What to work on: Identify all lines in the listing that include the word "Skip", and copy them out.

Material for this exercise:
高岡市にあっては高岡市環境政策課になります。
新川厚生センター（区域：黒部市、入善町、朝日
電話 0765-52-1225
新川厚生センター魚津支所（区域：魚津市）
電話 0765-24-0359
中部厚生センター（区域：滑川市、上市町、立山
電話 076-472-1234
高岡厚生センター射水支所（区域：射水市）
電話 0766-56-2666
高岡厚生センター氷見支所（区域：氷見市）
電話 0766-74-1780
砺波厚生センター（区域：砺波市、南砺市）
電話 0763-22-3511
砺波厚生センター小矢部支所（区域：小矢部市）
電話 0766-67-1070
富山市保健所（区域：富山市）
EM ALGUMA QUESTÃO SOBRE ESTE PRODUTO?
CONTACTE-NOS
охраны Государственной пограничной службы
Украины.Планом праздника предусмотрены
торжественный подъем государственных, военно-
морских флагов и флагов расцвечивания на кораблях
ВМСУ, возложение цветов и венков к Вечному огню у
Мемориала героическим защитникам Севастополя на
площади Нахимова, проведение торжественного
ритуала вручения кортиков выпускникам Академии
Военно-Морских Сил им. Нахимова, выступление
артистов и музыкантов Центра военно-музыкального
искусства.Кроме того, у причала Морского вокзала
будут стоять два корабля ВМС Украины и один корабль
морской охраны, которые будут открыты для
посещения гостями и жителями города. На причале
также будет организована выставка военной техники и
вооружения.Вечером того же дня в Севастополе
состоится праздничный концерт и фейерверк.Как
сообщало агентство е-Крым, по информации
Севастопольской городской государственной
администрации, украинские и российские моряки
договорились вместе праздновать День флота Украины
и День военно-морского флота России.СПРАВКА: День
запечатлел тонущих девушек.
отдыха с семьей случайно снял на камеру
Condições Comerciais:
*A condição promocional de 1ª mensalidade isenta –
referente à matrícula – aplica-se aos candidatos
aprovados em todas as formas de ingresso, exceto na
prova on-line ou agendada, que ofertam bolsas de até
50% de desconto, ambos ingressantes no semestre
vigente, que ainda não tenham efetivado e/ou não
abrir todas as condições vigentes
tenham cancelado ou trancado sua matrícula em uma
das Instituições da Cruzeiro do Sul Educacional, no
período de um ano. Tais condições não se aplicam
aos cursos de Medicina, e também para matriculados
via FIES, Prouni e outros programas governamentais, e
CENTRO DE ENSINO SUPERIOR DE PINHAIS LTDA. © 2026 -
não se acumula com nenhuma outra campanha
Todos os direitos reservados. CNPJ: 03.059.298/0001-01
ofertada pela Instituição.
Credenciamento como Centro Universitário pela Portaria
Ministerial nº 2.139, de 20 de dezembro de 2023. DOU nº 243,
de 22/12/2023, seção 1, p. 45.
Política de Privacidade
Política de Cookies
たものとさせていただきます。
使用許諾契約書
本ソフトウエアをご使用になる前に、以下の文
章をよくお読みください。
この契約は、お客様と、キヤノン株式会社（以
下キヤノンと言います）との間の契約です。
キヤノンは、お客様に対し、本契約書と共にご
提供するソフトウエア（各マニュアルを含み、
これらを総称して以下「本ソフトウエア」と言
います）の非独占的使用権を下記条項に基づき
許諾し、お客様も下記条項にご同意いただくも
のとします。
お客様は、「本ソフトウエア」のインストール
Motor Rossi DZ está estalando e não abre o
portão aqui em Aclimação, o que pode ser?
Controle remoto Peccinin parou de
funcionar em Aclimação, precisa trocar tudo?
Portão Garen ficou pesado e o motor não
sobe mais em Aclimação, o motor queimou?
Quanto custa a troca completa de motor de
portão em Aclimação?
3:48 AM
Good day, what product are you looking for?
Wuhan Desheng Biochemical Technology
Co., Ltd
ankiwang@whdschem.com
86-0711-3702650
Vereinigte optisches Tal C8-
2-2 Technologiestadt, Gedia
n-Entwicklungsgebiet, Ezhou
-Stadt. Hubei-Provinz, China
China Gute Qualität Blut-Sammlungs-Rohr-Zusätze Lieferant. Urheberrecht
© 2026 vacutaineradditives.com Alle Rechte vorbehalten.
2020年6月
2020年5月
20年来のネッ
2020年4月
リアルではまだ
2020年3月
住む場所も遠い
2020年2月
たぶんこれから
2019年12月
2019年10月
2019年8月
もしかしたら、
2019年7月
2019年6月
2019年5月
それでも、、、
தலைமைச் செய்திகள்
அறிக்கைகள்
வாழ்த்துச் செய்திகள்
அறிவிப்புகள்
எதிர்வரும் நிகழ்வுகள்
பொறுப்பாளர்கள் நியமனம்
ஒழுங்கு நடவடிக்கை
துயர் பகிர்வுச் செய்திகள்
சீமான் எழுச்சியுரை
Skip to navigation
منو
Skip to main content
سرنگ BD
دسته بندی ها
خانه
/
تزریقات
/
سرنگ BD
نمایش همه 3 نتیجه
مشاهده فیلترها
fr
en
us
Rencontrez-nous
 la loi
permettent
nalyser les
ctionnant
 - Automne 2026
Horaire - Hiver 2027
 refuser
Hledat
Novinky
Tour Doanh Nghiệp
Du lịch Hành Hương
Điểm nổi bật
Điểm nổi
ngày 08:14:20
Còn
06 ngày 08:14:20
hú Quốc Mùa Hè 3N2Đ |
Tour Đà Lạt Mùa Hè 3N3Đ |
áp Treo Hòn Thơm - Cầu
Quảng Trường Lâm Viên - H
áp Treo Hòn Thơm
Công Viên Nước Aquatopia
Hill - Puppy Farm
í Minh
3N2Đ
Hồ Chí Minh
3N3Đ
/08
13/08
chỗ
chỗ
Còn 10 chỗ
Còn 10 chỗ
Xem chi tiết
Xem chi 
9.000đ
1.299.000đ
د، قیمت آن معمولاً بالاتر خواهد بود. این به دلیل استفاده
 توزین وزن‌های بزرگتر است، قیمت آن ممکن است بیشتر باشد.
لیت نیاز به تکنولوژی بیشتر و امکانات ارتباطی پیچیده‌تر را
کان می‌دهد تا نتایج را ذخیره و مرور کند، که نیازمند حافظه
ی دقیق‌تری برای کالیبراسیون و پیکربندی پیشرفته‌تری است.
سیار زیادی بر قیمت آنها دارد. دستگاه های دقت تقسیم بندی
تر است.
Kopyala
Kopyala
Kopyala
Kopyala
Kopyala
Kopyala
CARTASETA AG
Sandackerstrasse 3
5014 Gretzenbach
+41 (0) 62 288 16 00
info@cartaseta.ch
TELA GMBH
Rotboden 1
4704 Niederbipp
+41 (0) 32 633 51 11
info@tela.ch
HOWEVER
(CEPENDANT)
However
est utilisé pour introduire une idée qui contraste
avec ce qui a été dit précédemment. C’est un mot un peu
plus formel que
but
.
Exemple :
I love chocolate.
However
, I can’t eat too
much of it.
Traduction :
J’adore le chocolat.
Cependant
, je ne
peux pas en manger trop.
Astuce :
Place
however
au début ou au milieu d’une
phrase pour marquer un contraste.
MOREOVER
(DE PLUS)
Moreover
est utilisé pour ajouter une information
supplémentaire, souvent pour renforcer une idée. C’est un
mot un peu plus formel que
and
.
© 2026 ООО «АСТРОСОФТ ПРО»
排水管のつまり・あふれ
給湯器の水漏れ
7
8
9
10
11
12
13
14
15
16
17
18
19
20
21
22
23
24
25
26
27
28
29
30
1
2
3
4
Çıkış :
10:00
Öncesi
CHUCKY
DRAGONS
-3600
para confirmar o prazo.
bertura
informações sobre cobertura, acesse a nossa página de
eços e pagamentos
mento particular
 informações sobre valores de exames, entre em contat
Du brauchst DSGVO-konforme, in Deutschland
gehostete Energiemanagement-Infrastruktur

Task output:
Skip to navigation
Skip to main content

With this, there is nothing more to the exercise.